_Work request:_
The required output is the exact run of lines below that opens at the line with "(594, 340) none" and closes at the line with "[108,452,141,466] #31 -> [69,219,97,231] #32".

::: Extracted data :::

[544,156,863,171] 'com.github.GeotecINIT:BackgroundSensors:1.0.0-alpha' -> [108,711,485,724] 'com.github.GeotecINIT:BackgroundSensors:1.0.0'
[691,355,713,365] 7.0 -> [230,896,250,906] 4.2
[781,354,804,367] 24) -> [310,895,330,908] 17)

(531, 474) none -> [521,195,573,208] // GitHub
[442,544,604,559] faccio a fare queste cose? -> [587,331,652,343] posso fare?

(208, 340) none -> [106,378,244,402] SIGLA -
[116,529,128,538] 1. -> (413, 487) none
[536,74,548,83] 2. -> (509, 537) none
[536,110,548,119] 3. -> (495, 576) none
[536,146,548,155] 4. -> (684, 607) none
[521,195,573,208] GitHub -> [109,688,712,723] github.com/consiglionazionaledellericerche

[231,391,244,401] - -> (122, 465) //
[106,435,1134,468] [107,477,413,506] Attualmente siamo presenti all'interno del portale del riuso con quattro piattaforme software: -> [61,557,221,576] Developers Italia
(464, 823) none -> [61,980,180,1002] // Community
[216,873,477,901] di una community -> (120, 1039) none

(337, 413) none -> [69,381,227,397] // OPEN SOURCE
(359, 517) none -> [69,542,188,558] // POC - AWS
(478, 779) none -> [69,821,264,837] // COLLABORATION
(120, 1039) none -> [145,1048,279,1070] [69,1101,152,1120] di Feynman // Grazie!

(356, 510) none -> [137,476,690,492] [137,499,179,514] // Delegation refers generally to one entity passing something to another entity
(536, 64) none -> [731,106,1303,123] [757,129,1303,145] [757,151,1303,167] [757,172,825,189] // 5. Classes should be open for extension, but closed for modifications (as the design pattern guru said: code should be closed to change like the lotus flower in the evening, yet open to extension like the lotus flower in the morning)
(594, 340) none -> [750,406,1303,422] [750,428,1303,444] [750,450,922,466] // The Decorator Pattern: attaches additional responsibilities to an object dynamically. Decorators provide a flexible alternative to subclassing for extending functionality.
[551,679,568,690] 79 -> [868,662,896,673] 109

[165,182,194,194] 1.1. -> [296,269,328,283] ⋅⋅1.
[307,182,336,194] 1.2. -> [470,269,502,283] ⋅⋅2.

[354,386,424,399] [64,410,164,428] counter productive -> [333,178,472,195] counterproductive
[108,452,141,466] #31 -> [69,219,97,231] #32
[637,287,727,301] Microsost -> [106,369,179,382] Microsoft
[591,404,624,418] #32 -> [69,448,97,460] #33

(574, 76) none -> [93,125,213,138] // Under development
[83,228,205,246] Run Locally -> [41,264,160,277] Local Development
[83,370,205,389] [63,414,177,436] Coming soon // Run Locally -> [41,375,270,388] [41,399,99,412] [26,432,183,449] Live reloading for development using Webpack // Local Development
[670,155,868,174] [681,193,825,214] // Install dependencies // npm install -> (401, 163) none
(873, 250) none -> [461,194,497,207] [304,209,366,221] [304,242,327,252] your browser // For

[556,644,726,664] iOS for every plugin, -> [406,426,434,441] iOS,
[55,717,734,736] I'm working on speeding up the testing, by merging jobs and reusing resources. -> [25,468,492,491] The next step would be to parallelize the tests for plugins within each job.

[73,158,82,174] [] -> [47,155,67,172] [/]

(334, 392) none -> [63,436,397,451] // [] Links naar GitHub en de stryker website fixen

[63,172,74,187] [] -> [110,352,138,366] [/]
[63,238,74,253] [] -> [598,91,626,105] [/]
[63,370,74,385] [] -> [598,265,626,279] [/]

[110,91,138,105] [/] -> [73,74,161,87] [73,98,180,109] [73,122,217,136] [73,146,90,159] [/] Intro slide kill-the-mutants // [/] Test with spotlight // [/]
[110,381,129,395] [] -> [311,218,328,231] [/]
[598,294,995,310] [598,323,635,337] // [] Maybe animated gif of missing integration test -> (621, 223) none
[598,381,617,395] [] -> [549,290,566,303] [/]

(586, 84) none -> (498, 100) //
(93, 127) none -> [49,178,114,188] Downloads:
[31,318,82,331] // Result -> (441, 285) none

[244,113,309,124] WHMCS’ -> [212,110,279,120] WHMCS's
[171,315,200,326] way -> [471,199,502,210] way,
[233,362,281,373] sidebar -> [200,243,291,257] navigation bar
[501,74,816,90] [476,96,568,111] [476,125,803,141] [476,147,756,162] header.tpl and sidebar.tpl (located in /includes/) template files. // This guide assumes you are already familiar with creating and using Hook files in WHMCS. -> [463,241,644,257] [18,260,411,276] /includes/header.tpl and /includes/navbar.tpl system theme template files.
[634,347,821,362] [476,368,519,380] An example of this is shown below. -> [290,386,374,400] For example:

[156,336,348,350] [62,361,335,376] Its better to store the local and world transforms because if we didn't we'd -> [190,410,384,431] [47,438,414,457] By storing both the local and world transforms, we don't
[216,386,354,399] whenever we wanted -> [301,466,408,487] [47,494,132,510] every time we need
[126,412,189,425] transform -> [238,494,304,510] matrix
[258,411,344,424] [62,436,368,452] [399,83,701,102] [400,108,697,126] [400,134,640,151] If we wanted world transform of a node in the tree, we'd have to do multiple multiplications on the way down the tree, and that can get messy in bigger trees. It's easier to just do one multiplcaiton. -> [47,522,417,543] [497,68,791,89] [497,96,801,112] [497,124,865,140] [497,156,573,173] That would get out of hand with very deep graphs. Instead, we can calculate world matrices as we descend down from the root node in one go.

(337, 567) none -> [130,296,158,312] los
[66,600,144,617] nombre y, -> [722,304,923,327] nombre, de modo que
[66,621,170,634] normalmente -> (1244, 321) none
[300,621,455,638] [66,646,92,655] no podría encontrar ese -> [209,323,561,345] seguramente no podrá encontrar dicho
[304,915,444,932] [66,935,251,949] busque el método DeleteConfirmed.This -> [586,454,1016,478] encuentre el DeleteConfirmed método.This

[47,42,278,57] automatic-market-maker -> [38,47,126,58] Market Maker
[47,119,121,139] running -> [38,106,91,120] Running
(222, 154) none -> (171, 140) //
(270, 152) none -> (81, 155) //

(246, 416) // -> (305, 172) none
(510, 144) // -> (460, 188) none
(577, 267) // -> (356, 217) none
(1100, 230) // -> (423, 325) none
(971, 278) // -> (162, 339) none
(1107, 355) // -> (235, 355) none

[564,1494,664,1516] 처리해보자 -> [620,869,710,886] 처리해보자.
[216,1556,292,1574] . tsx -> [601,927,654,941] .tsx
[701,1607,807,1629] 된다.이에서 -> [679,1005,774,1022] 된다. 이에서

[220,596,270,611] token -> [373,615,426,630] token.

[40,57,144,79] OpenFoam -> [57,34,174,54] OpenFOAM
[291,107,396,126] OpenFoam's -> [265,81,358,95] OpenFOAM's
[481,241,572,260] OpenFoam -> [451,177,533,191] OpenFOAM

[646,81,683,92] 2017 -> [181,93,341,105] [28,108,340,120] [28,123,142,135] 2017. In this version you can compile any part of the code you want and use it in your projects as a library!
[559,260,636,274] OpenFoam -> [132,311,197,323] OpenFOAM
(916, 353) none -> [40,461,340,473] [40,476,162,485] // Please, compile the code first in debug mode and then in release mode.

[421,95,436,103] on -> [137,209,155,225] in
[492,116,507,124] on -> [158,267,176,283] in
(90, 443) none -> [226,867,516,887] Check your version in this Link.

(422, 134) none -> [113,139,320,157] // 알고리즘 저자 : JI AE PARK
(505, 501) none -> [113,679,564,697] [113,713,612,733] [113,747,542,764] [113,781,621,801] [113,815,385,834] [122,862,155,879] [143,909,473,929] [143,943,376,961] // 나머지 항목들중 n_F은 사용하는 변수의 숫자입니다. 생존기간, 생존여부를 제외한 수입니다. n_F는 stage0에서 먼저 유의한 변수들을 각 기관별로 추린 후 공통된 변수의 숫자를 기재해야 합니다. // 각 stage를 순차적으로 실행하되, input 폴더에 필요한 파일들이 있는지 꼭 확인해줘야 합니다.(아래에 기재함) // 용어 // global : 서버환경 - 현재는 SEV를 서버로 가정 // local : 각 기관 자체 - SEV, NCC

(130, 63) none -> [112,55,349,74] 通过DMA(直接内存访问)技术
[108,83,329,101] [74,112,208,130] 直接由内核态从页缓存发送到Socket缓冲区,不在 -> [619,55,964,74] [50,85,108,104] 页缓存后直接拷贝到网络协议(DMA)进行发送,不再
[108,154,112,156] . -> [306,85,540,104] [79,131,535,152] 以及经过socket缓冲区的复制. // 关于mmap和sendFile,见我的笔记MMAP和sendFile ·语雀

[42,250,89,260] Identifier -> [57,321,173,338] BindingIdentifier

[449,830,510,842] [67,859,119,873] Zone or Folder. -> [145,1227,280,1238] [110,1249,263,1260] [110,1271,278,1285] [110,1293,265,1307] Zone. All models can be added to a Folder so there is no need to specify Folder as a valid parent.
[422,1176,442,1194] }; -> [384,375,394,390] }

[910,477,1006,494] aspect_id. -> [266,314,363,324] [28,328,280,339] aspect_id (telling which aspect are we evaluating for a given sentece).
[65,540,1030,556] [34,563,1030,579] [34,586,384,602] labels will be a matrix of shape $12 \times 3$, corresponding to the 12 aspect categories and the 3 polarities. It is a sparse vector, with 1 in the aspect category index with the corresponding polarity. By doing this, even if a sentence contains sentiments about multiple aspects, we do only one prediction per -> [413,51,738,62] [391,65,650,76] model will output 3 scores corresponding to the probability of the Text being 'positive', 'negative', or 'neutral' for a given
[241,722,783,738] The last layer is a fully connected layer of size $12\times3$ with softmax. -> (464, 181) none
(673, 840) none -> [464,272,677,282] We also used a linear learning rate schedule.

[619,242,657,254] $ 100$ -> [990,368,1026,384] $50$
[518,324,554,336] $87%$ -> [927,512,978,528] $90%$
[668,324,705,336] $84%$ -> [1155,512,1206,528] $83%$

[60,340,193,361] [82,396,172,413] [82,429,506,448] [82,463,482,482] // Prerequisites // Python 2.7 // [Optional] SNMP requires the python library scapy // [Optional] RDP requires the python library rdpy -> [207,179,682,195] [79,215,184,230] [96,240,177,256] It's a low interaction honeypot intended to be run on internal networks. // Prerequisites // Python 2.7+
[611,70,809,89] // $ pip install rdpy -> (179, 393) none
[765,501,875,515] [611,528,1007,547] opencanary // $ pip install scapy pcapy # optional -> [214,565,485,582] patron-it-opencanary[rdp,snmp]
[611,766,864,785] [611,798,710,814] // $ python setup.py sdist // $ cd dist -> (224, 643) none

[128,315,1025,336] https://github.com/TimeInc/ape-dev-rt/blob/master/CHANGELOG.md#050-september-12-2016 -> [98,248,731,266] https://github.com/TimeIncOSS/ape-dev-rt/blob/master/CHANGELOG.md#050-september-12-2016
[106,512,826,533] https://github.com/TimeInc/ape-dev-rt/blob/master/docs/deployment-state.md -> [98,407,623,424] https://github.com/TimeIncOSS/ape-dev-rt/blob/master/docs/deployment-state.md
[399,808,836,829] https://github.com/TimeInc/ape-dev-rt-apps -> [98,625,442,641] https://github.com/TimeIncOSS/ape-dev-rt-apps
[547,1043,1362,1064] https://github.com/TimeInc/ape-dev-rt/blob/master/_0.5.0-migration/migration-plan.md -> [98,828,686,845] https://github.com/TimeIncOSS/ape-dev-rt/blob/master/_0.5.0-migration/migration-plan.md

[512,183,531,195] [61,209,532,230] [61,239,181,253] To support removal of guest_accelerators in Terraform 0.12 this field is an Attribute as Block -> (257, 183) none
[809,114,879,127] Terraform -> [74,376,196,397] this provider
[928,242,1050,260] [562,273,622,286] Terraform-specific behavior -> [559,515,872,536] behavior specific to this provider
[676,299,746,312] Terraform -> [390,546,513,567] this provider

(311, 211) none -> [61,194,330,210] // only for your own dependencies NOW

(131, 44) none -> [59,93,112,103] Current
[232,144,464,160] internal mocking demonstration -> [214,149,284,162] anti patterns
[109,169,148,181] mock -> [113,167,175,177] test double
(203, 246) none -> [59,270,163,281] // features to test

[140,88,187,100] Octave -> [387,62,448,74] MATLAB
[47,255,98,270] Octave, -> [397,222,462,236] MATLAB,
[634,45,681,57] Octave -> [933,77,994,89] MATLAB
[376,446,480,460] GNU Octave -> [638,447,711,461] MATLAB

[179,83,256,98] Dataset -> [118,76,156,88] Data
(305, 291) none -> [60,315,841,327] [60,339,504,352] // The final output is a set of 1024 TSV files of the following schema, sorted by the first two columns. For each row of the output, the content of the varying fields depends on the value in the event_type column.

:::

_Solution to this exercise:_
(594, 340) none -> [750,406,1303,422] [750,428,1303,444] [750,450,922,466] // The Decorator Pattern: attaches additional responsibilities to an object dynamically. Decorators provide a flexible alternative to subclassing for extending functionality.
[551,679,568,690] 79 -> [868,662,896,673] 109

[165,182,194,194] 1.1. -> [296,269,328,283] ⋅⋅1.
[307,182,336,194] 1.2. -> [470,269,502,283] ⋅⋅2.

[354,386,424,399] [64,410,164,428] counter productive -> [333,178,472,195] counterproductive
[108,452,141,466] #31 -> [69,219,97,231] #32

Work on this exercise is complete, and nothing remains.